André Fraigneau, le Livre du Centenaire

Collectif

André Fraigneau eût détesté qu’on le rangeât parmi les “ écrivains maudits ”, avec le romantisme complaisant qui s’attache souvent à ce statut de génie déclassé, réduit à l’état d’épave. Du statut en question, nos poètes sont la plupart du temps aussi responsables que victimes. Fraigneau avait trop le sens du maintien, autant dans la vie que dans l’art, et d’un maintien de préférence aristocratique (pour employer un adjectif un peu oublié, parce que honni des bien-pensants) pour se satisfaire d’une étiquette aussi galvaudée et bien peu conforme à son élégance native. Le silence (certes de plus en plus relatif, d’où l’agacement de certains) qui entoure l’une des œuvres les plus éblouissantes – ou foudroyantes, préférait dire Jacques Laurent – du XXe siècle, ce silence est celui, non d’une “ malédiction ” névrotique, mais du secret, dans les deux acceptions : initiatique et carcérale. On a tenté d’étouffer ses livres au fond des dernières oubliettes de la République comme on a fait aussi de Montherlant : moins pour des raisons politiques ou commerciales que d’allure. […]

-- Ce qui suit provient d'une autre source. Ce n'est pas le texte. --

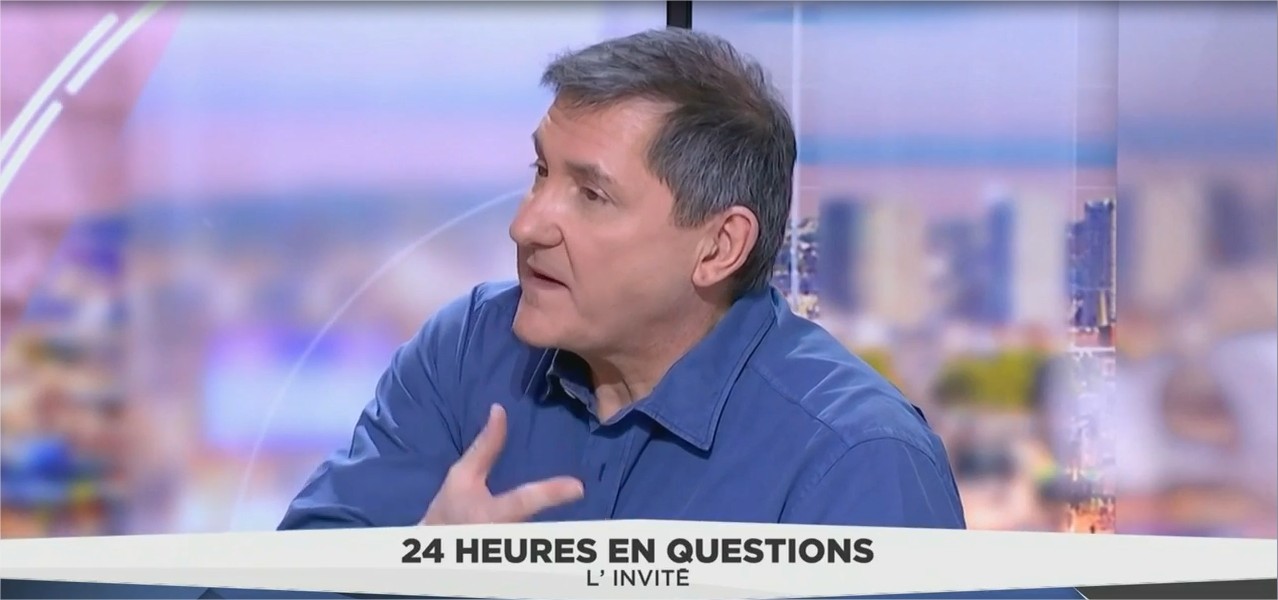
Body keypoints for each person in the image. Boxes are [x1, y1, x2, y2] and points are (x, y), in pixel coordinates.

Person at [278, 28, 966, 532]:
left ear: (719, 246)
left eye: (591, 195)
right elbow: (276, 582)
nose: (526, 225)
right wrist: (415, 567)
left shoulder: (857, 460)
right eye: (540, 172)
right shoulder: (467, 354)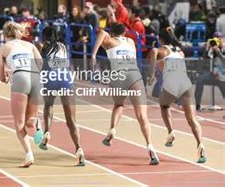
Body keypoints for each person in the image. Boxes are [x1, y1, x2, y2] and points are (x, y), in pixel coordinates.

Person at [92, 23, 159, 165]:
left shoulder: (109, 42)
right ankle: (150, 146)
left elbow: (103, 33)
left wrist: (93, 54)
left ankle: (113, 129)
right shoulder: (131, 42)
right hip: (134, 75)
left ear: (112, 32)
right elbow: (115, 32)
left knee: (118, 104)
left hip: (118, 75)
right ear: (125, 32)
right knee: (142, 116)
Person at [148, 28, 206, 163]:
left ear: (161, 39)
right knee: (192, 120)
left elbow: (154, 52)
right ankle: (200, 145)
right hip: (185, 83)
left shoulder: (161, 50)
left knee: (163, 105)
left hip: (171, 85)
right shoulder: (180, 52)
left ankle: (171, 131)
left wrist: (151, 74)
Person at [0, 22, 43, 167]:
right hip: (36, 78)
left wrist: (7, 78)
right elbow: (41, 64)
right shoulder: (30, 45)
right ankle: (37, 124)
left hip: (20, 77)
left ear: (5, 35)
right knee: (30, 121)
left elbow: (1, 75)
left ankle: (29, 154)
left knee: (19, 123)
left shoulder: (3, 48)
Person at [38, 26, 85, 165]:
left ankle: (47, 132)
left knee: (48, 105)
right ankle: (79, 149)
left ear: (44, 37)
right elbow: (67, 63)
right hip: (65, 79)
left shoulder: (44, 48)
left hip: (51, 79)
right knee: (71, 120)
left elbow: (42, 66)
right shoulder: (63, 46)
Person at [194, 32, 225, 111]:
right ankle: (197, 105)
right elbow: (204, 62)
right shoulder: (212, 48)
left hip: (224, 77)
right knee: (200, 79)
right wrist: (207, 49)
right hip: (214, 75)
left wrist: (219, 52)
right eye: (215, 38)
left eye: (219, 38)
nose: (217, 40)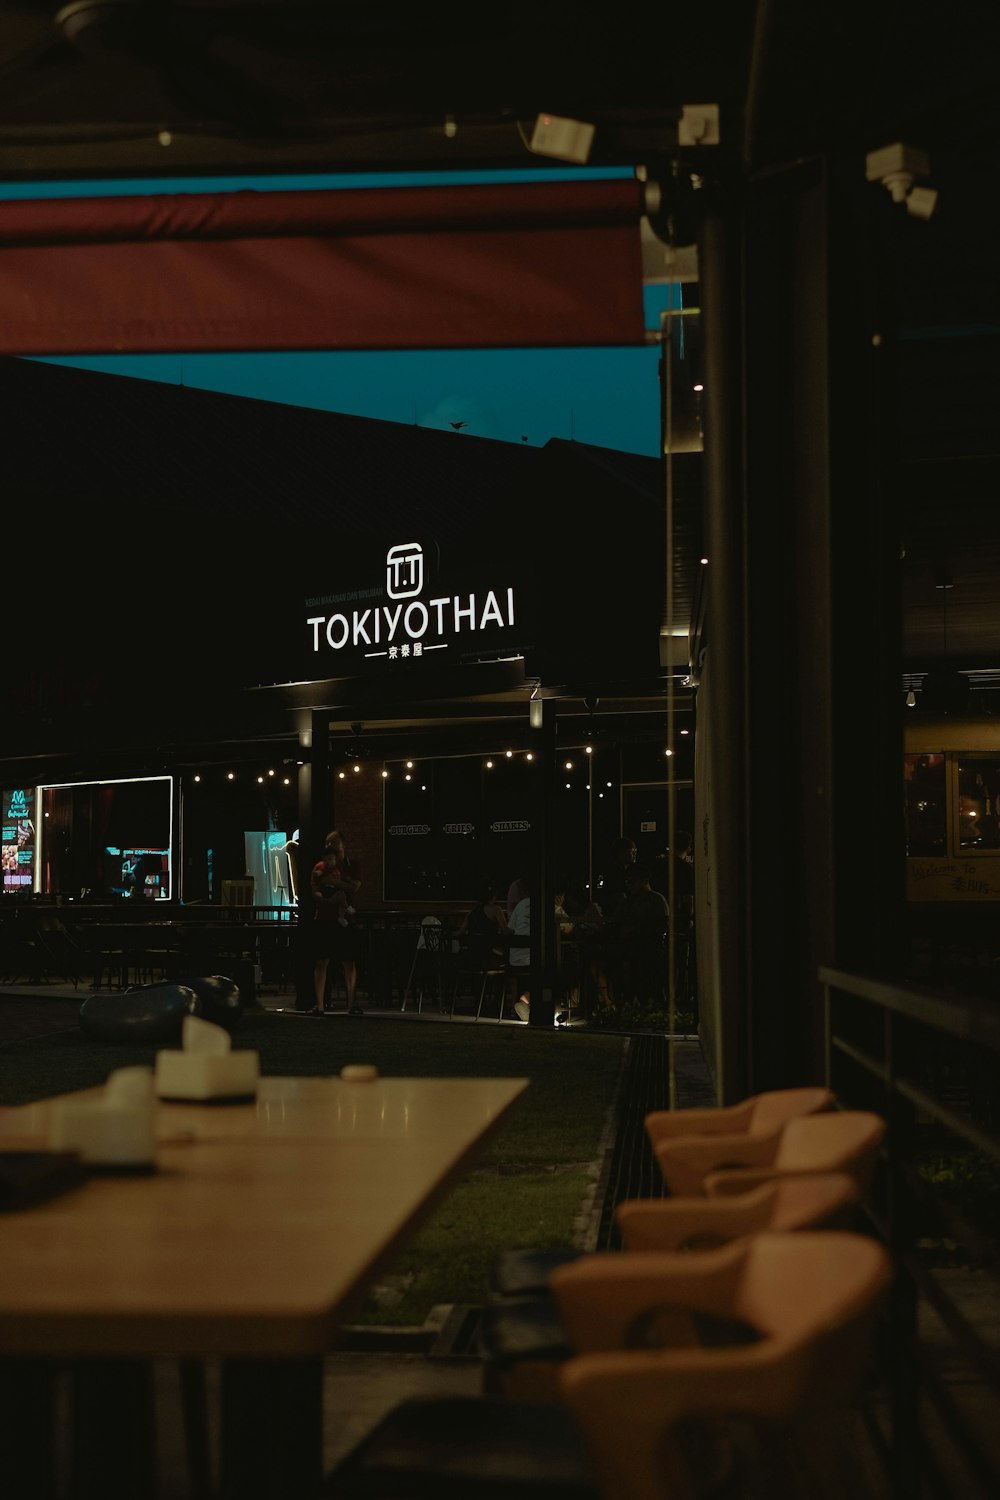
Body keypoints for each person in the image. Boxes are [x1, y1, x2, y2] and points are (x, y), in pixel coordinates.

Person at [309, 829, 363, 1015]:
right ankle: (320, 1005)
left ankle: (351, 1004)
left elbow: (355, 888)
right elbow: (314, 889)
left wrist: (334, 884)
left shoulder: (350, 865)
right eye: (326, 843)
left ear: (341, 843)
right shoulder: (320, 867)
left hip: (345, 920)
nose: (327, 846)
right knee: (321, 961)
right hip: (324, 917)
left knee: (349, 962)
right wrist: (329, 898)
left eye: (331, 842)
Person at [606, 864, 670, 1006]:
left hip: (648, 947)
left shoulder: (656, 900)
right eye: (628, 882)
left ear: (644, 881)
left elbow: (660, 926)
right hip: (633, 948)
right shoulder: (629, 902)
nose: (629, 885)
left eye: (633, 881)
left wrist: (633, 930)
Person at [507, 877, 531, 1021]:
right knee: (551, 970)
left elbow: (510, 929)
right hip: (532, 959)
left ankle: (514, 1005)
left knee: (513, 972)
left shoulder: (520, 905)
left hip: (514, 959)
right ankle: (525, 999)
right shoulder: (548, 906)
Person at [595, 835, 637, 916]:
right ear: (621, 853)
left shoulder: (631, 871)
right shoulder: (610, 873)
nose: (634, 855)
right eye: (632, 852)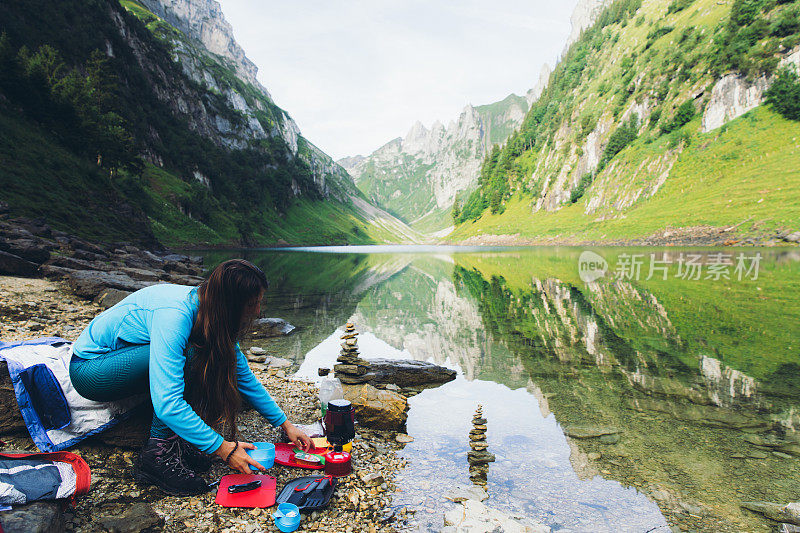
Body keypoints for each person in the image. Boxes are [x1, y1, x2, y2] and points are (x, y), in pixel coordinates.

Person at [68, 259, 311, 496]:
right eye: (251, 305)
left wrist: (285, 424)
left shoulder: (212, 308)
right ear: (230, 303)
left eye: (259, 303)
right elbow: (167, 403)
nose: (258, 312)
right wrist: (223, 448)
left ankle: (179, 439)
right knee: (193, 353)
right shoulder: (175, 316)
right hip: (91, 370)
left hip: (125, 360)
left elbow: (243, 376)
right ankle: (157, 455)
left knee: (200, 352)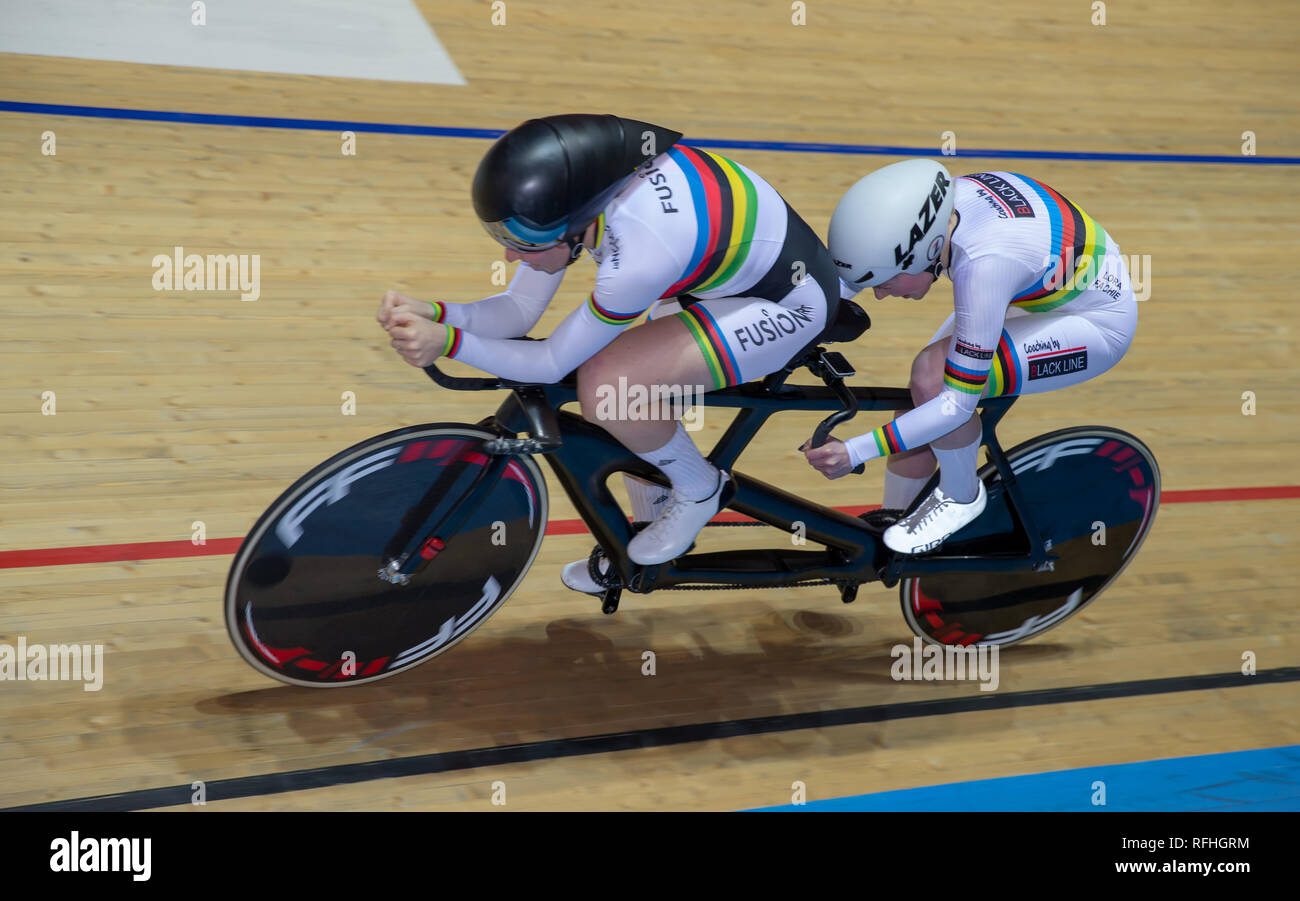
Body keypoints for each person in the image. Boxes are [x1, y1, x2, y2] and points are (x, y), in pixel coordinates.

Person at [377, 114, 841, 591]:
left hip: (786, 304)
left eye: (523, 243)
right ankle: (649, 520)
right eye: (503, 239)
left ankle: (700, 488)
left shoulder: (638, 259)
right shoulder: (587, 197)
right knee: (625, 380)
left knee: (609, 390)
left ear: (577, 222)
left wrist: (448, 343)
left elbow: (551, 362)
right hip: (716, 276)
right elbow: (518, 312)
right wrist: (436, 313)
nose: (511, 257)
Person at [803, 160, 1137, 554]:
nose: (878, 293)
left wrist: (854, 452)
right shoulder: (927, 210)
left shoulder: (985, 266)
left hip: (1092, 321)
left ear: (925, 251)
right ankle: (886, 536)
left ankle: (961, 496)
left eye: (887, 280)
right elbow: (845, 281)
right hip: (1034, 283)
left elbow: (955, 407)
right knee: (917, 407)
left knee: (933, 380)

La quête de la beauté et l’exigence spirituelle requièrent des qualités d’alchimiste, dont les moindres ne sont pas un certain goût de la solitude, une acceptation de l’ascèse qui peut aller jusqu’au dépouillement. Les lecteurs de Papiers oubliés dans l’habit ont mesuré ce parcours ; quelques-uns même, qui avaient lu trop vite les autres livres, avec stupeur.
Comme Agathocle de Syracuse à l’assaut de Carthage, André Fraigneau a brûlé ses vaisseaux pour se couper toute retraite. C’est ce qui laisse aux meilleurs de ses écrits des reflets d’incendie nocturne, entre deux grâces juvéniles, deux éclats de rire au soleil.